Hacker News new | ask | show | jobs
by oli5679 2418 days ago
I'd recommend exporting R model as PMML file, and getting your Java team to interact with Openscoring server.

PMML is language agnostic model specification (XML like). Python and R machine learning ecosystem can easily generate these (caveat, only tried for gbdt and linear models and not sure this works well for neural nets).

Openscoring is Java library that creates rest API for scoring models. It's lightweight, battle-tested, nice API, good model versioning and in my experience 10x faster than Python flask. You don't need to write any Java code, just download and run the .jar and post valid PMML to the right endpoint.

Another feasible approach is Sagemaker deploy - code from Jupyter notebook can deploy API in one line. I think this can be less economical and have higher latency if you will have high usage but a datascientist can do model updates from within a notebook.

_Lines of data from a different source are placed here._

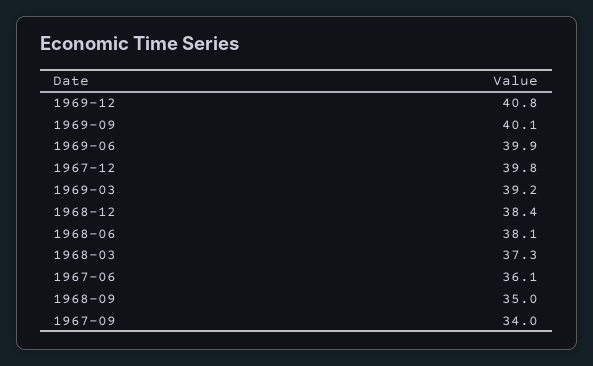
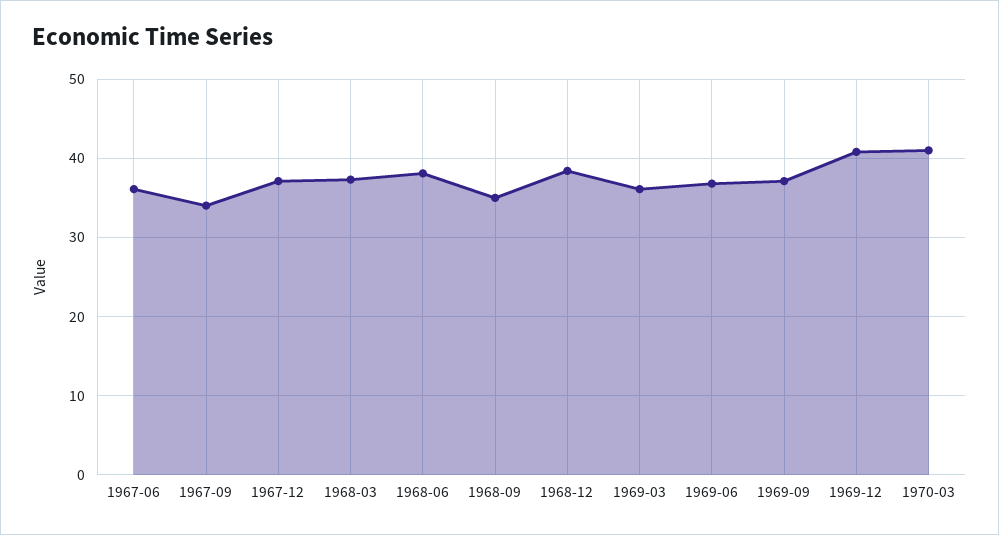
  {
    "1969-12": 40.8,
-   "1969-09": 40.1,
+   "1969-09": 37,
-   "1969-06": 39.9,
+   "1969-06": 37,
-   "1967-12": 39.8,
+   "1967-12": 37,
-   "1969-03": 39.2,
+   "1969-03": 36,
    "1968-12": 38.4,
    "1968-06": 38.1,
    "1968-03": 37.3,
    "1967-06": 36.1,
    "1968-09": 35,
-   "1967-09": 34
+   "1967-09": 34,
+   "1970-03": 41
  }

Please NEVER hardcode regression model coefficients within Java. This is a nightmare to maintain, prevents increasing model complexity and is no simpler than PMML + openscoring. I think you can wrap the Java PMML library in another Java web framework like spring if you need something more bespoke.

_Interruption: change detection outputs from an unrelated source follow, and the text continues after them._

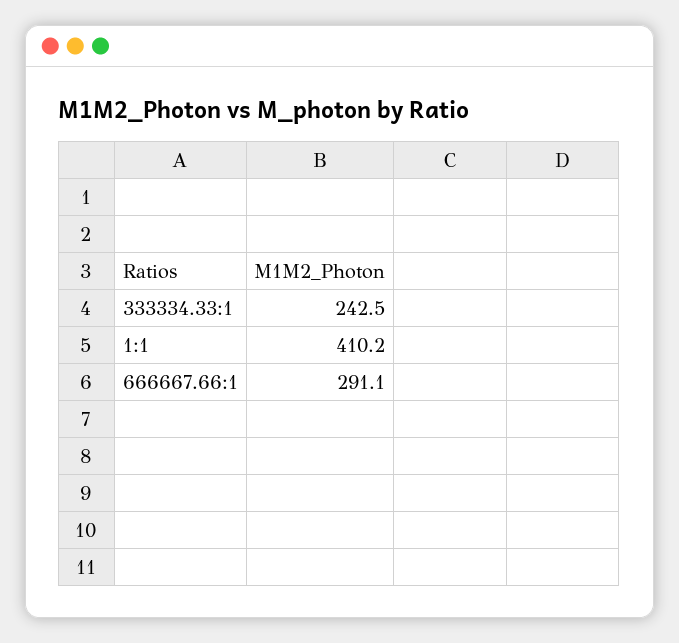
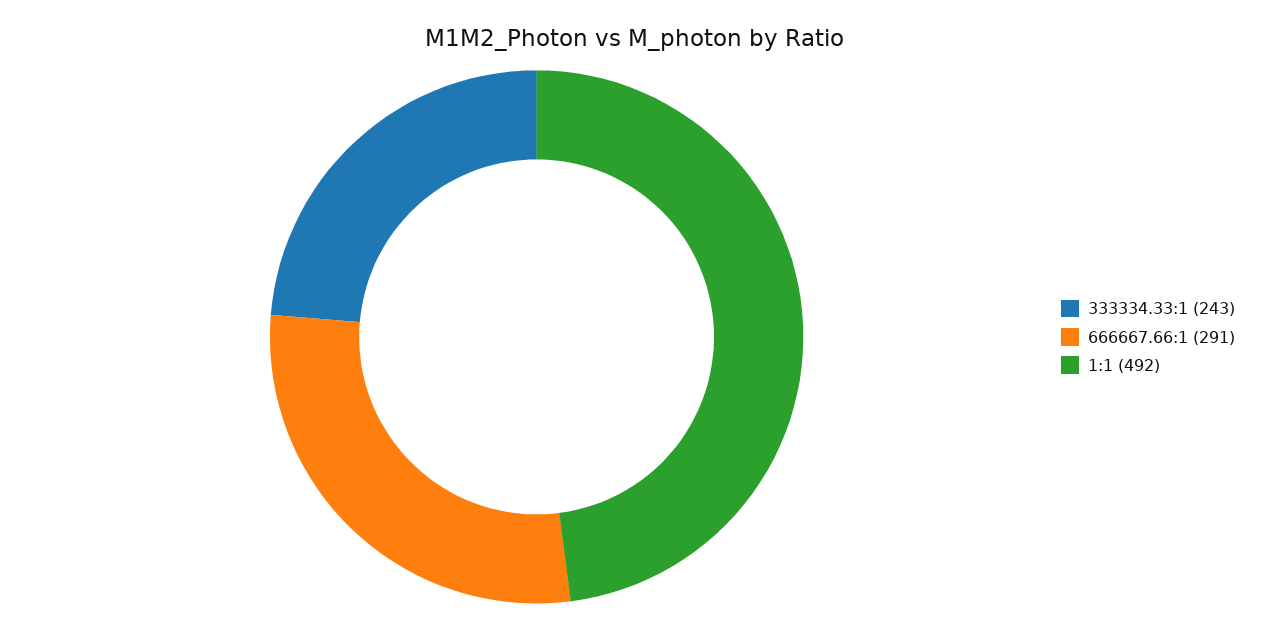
  {
    "333334.33:1": 242.5,
-   "1:1": 410.2,
+   "1:1": 492,
    "666667.66:1": 291.1
  }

https://www.rdocumentation.org/packages/pmml/versions/2.1.0/...

https://github.com/openscoring/openscoring

https://aws.amazon.com/blogs/machine-learning/using-r-with-a...

1 comments

Looks very interesting. Will definitely explore in this direction.

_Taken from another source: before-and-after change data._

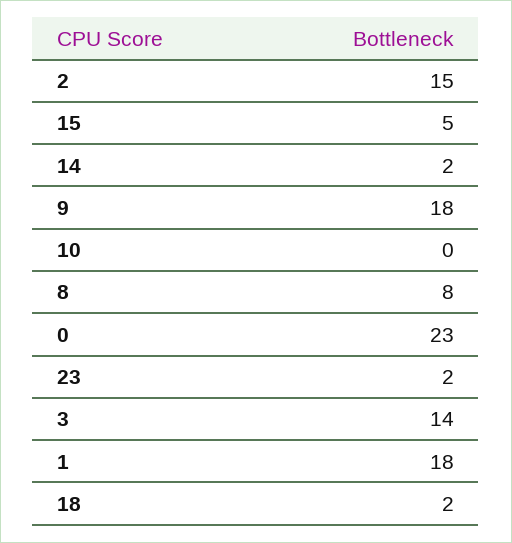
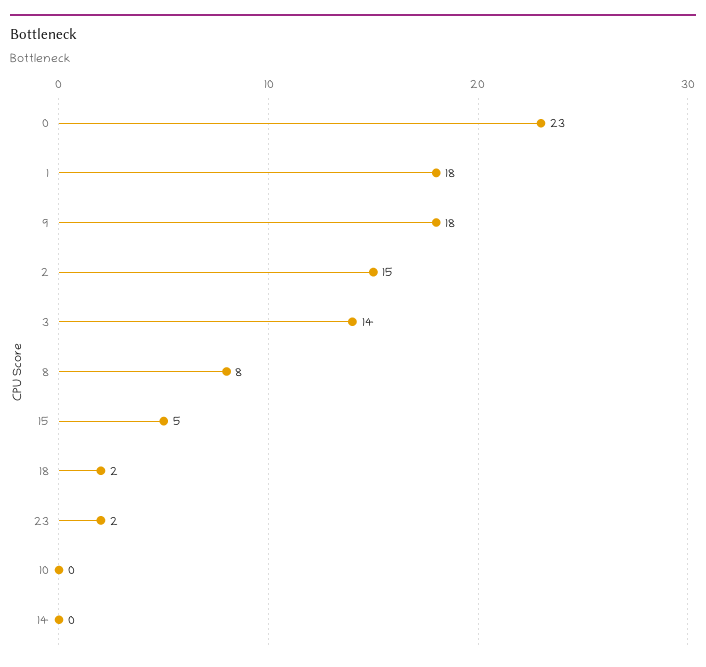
  {
    "2": 15,
    "15": 5,
-   "14": 2,
+   "14": 0,
    "9": 18,
    "10": 0,
    "8": 8,
    "0": 23,
    "23": 2,
    "3": 14,
    "1": 18,
    "18": 2
  }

> Please NEVER hardcode regression model coefficients within Java.

Amen to that.

If you aren't wedded to R then pickling sklearn Pipeline and loading in Flask app can be nice. Advantage of this is that data pre-processing can also be included in a sklearn Pipeline.

https://scikit-learn.org/stable/modules/generated/sklearn.pi...

The bit I'm not sure about how to do well is model monitoring.